In the case of a state being unwilling or unable to participate in a VBP arrangement, the preamble asserts the state would still have the benefit of a best price set by non-VBP arrangements. That of course assumes that such non-VBP prices are available — even though the manufacturers who have most pursued statutory best price changes seem to be primarily or exclusively selling their drugs through VBP arrangements — or that non-VBP prices have not been inflated as manufacturers move some of their largest discounts they now offer to VBP arrangements. These potential actions by manufacturers could simply be due to broader commercial pricing strategies outside of Medicaid or the result of intentional gaming to lower Medicaid drug rebate liability. Moreover, in response to criticism in public comments, including in ours, that the proposed rule lacked a regulatory impact analysis, the final rule now includes one. The analysis estimates that the rule’s best price changes would have no impact or produce only very modest savings. But notably, as part of this analysis, CMS assumed there would likely be little or no effect because few states would take up VBP arrangements, considering the limited take-up of such arrangements by state Medicaid programs under prior law, which were already permitted and encouraged by CMS. (The regulatory impact analysis, however, remains inadequate as it does not examine the risk of manufacturers not offering non-VBP prices or shifting their largest discounts from non-VBP to VBP arrangements.)
The final rule flatly states that “[t]here is no risk to states under the multiple best prices reporting.” It is hard to see how this unequivocal statement can be correct. There appears to remain at least some risk, and more likely a significant risk, that state Medicaid programs could receive lower rebates than under prior law and face higher costs, especially for the new, very costly drugs that are most likely to be offered through VBP arrangements by certain manufacturers now and in the future. Despite our comments and those from other stakeholders raising these concerns, the rule does not address them (and the preamble largely ignores or dismisses them).

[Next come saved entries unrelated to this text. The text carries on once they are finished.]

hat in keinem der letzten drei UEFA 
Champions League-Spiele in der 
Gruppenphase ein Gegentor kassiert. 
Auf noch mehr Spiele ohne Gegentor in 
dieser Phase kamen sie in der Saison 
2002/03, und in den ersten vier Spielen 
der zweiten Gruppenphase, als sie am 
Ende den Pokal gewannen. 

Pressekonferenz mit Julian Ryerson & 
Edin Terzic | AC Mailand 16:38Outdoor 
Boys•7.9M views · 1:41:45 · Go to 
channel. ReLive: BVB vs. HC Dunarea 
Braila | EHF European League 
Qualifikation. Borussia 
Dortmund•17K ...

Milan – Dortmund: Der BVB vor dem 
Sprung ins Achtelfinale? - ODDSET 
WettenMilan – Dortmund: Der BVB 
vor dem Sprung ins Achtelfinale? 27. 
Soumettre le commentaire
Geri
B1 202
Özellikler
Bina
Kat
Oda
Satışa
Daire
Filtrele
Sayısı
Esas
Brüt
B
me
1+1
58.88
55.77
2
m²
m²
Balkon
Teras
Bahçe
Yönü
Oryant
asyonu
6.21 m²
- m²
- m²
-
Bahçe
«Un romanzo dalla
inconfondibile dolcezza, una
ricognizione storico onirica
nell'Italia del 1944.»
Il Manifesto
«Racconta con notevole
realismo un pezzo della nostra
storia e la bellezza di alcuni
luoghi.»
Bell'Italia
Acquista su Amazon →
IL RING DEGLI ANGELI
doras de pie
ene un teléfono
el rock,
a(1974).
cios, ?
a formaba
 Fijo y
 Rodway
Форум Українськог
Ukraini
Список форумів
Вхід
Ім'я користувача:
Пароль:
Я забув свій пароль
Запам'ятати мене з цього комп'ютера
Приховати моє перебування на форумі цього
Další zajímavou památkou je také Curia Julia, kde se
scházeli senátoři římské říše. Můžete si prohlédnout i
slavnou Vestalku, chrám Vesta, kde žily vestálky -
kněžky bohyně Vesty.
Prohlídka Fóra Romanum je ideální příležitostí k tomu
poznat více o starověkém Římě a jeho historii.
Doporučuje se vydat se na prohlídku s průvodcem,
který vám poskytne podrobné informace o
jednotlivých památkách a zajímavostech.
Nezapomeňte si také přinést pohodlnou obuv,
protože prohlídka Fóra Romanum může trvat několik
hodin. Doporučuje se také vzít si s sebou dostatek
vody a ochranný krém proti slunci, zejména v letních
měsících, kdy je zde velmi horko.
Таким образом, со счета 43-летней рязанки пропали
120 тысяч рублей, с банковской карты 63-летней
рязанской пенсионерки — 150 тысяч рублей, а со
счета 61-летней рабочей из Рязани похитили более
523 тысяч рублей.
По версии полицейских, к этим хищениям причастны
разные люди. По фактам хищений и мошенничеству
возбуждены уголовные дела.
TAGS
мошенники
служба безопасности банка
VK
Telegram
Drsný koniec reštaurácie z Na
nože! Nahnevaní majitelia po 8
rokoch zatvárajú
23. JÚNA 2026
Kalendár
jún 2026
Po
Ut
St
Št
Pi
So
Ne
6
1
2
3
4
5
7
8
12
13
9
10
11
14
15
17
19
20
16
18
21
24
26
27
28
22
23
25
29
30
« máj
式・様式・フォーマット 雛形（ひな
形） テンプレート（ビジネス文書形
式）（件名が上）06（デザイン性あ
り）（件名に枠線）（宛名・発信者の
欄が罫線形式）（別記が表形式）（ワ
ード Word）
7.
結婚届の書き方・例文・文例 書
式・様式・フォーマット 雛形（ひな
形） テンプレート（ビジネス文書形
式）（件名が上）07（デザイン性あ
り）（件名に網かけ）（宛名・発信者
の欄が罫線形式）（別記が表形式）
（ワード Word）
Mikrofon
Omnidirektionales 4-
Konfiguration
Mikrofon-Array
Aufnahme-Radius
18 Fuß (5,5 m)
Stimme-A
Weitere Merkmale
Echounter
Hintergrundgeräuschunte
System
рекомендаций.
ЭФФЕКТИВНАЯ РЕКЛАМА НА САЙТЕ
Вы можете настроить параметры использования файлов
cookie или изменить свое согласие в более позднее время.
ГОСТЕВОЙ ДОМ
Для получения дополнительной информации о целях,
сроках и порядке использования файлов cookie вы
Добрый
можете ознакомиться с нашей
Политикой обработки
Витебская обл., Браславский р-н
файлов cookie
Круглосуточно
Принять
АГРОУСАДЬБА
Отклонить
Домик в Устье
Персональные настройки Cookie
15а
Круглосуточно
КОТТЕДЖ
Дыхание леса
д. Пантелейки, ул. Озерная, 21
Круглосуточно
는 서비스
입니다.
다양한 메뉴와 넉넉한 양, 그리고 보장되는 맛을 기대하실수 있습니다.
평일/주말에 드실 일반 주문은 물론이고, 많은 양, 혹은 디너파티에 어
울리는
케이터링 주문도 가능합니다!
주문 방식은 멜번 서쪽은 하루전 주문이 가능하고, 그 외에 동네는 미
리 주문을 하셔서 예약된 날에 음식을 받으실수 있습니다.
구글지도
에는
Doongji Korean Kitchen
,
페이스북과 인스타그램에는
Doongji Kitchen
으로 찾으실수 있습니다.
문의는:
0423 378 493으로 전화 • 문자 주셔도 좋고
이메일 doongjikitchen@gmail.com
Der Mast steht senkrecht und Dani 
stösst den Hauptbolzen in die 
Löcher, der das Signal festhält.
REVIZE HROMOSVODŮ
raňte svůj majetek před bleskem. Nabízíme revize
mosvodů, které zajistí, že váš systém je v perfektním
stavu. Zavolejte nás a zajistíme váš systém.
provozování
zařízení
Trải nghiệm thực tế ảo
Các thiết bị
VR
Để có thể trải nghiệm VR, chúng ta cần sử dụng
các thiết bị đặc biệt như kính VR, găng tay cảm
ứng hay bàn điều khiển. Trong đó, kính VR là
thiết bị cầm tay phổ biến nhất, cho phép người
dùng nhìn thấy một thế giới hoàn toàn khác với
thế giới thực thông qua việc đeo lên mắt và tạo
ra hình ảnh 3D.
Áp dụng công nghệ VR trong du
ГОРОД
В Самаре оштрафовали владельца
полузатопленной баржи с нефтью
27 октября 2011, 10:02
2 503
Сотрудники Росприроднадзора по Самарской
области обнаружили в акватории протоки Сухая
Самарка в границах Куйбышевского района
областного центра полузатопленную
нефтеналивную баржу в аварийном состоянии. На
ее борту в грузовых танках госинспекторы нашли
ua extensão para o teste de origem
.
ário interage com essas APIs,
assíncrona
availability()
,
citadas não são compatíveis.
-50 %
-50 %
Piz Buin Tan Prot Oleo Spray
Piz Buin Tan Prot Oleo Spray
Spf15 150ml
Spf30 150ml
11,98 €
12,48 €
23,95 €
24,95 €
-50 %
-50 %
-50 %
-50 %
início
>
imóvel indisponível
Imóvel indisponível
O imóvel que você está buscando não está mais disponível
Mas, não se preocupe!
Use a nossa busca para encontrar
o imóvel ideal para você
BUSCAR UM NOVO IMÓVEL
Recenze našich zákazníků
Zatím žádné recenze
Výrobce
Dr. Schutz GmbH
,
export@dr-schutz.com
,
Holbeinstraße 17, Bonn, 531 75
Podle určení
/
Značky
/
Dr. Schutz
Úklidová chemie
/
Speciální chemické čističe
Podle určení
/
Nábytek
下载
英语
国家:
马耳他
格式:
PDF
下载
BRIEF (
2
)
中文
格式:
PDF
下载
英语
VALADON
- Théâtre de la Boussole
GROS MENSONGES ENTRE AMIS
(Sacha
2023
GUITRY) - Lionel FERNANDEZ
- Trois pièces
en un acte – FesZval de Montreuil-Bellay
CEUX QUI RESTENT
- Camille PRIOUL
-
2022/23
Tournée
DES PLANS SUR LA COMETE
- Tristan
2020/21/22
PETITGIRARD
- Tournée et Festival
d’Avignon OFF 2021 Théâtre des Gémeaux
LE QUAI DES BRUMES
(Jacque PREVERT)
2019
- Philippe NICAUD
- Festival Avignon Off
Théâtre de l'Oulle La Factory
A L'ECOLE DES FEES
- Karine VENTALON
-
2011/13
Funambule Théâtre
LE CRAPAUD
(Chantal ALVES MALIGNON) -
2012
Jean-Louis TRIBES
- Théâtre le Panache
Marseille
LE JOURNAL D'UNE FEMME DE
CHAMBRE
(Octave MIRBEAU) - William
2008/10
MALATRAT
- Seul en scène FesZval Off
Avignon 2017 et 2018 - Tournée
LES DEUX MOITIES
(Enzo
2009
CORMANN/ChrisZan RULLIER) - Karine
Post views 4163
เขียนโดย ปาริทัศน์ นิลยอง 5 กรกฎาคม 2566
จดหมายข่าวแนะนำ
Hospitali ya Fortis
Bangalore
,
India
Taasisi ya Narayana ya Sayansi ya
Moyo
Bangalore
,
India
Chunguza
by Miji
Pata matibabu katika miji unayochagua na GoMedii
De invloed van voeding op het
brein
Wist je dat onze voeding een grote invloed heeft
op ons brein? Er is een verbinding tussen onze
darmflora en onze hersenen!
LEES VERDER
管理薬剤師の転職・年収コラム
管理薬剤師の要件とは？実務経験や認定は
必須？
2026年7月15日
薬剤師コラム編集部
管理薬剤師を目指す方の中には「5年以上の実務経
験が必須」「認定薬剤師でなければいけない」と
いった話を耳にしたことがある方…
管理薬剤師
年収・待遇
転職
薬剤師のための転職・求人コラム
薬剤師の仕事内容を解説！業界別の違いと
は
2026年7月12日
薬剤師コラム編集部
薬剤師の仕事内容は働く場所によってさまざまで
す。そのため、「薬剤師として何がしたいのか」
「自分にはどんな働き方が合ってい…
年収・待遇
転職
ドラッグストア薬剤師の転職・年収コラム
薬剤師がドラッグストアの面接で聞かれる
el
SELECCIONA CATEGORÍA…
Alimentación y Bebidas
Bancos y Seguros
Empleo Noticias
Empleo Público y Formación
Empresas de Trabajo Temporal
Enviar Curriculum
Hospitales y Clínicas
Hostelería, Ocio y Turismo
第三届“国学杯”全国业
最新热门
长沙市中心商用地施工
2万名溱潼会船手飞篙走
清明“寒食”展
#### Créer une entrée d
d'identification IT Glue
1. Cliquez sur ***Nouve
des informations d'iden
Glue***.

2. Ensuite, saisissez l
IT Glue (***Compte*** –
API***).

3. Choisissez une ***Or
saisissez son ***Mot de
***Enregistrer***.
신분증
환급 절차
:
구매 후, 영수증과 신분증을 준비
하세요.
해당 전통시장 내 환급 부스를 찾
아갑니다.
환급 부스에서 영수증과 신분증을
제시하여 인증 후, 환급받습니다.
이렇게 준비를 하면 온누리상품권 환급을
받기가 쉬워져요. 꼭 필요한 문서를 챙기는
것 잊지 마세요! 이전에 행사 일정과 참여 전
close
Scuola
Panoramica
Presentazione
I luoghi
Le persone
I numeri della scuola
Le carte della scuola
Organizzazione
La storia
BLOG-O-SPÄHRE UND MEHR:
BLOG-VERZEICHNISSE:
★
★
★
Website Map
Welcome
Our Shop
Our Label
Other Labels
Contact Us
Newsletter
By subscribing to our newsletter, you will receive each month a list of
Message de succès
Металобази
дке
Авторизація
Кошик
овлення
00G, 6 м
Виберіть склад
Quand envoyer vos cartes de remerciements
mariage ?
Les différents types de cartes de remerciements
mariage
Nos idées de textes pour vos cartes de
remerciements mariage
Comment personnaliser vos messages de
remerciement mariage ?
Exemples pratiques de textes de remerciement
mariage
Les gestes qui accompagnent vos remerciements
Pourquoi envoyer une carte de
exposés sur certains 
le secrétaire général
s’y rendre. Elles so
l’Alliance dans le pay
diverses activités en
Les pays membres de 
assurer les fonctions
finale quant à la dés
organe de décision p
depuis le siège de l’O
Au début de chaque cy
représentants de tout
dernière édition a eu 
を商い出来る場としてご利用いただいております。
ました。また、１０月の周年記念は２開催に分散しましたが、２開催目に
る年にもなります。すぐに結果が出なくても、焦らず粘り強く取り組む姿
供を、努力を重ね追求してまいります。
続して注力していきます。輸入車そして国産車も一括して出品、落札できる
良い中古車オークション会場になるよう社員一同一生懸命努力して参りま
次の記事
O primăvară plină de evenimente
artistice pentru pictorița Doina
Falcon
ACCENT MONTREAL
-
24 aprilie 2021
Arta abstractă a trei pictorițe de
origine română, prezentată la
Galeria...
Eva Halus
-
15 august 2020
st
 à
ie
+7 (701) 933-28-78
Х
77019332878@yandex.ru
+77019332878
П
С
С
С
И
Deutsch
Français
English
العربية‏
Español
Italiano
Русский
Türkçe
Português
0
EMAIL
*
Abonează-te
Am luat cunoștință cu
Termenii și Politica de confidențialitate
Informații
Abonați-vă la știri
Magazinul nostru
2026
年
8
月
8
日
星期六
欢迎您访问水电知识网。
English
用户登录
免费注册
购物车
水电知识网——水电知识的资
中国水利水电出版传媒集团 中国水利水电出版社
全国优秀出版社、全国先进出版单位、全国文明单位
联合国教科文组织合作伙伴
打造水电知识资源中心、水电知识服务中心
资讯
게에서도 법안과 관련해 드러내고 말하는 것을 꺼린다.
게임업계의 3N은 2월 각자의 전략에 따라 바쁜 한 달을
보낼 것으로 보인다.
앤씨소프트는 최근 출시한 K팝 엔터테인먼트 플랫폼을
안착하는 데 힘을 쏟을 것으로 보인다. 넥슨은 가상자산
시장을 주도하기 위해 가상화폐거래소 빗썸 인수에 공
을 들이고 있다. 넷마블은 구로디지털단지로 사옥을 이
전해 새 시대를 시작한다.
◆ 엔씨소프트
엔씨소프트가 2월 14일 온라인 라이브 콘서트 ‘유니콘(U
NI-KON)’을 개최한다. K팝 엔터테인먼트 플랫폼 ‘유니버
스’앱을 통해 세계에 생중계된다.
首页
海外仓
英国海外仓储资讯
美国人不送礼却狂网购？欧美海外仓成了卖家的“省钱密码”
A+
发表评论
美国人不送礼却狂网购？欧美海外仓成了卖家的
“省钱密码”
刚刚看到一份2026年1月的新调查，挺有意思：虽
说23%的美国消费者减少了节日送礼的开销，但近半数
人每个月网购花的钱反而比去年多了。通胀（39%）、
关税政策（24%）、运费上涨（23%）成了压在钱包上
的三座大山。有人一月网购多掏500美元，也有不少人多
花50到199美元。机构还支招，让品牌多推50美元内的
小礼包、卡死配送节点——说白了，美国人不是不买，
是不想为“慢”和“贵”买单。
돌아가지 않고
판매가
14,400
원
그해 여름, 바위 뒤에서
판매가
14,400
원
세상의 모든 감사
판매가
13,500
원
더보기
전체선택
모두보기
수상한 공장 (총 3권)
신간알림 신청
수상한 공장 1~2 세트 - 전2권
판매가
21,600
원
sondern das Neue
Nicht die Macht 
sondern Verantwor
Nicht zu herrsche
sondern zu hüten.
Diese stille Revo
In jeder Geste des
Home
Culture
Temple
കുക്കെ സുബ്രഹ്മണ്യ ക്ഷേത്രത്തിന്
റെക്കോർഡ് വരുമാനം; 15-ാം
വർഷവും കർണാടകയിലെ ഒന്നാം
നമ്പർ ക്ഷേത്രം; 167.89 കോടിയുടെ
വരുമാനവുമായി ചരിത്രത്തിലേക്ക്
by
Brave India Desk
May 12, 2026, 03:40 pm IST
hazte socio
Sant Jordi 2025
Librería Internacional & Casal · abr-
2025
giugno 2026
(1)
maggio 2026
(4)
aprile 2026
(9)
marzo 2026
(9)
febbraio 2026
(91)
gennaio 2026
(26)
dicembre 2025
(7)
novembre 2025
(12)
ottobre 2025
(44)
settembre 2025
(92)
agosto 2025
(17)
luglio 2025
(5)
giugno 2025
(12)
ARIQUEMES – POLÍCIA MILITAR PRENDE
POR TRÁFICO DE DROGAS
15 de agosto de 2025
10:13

As a result, the Biden Administration should closely review this aspect of this final Medicaid rule and determine whether the variable best price provision should be modified or withdrawn before it takes effect on January 1, 2022, in order to avoid undermining the Medicaid Drug Rebate Program and increasing federal and state Medicaid drug costs. One factor the Administration should also consider is that drug manufacturers will be able to use the bundled sale pricing option included in the final rule starting March 1, 2021, so it is not necessary to allow this risky, flawed variable best pricing option, as currently designed, to go ahead as scheduled next year.